Ulster says yes to nanotechnology

The University of Ulster yesterday opened a new Nanotechnology
Research Institute at its Jordanstown campus in Northern Ireland,
and says it is the only institute of its type in the UK to bring
the discipline under the same roof as life sciences and cell
biology.

The £8 million (€11.9m) research institute will position Northern Ireland at the forefront of nanotechnology research in the UK, which has earmarked £90 million in funding for the emerging discipline. The Jordanstown site will focus particularly on applications of nanoscale materials in biotechnology, medical devices and textile industrial sectors.

News of the investment comes at a time when the UK's record of investing in nanotechnology has come under fire from the government's House of Commons select committee on science and technology, which says the country is losing its position in an industry it had been leading in the 1980s and 1990s.
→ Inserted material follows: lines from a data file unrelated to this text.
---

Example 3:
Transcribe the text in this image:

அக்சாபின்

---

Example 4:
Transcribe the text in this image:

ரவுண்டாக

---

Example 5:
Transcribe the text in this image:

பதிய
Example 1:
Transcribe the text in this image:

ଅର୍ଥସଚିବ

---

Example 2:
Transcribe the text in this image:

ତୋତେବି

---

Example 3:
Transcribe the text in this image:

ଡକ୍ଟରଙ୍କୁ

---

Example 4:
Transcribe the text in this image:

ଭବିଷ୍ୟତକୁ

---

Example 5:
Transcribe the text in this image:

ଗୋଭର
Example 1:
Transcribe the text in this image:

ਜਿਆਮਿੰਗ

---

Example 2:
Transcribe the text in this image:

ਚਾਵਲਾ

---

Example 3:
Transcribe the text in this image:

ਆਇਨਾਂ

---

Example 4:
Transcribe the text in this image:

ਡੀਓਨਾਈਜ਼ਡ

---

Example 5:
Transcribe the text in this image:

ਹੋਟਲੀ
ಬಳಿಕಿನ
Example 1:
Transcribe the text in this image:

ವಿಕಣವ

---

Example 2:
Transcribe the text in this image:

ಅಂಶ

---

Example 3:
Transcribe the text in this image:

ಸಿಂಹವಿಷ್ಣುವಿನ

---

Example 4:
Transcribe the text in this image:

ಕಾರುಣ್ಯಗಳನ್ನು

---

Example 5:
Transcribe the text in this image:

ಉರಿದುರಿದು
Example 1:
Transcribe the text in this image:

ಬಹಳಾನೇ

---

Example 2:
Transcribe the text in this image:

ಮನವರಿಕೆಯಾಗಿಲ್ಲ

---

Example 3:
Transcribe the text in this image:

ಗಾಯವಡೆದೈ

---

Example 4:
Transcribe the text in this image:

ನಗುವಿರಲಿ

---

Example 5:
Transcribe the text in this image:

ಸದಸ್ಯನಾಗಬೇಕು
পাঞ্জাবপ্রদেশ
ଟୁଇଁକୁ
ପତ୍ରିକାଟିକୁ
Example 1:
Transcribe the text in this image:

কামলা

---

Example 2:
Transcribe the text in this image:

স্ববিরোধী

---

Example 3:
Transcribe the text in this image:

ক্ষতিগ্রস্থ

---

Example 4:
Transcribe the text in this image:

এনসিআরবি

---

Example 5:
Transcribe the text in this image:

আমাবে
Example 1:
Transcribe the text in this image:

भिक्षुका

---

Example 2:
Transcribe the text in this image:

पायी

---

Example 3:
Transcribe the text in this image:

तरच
Among the main topics of research at the facility will be bio-sensing, tissue engineering, drug delivery, surface science, plasma technology and nano-scale patterning and manipulation. It is funded by the European Union, industry and the UK government, as well as the Higher Education Funding Council for England (HEFCE.

Commenting on the opening, the Director of the Institute, Professor Jim McLaughlin, said: "Our ability to arrange atoms lies at the foundation of this exciting new technology. The ability to arrange atoms through new processing techniques, modifications to atomic surfaces, or molecules, or interrogating DNA at the nanoscale, all have exciting device applications, which can lead - via improved bio-devices - to a better quality of life, improved wealth creation and a stronger base to fully develop our new knowledge based economy."

The new Institute will be heavily involved in knowledge transfer - leveraging university research for the benefit of industry and commerce. Already, new spin-out ventures are being developed in the areas of new biological sensors, nano-scale coatings and nano-fabricated drug delivery, he noted.

The formal opening ceremony was performed by Nobel Laureate Professor Ivar Giaever, who won the Nobel Prize for Physics in 1973.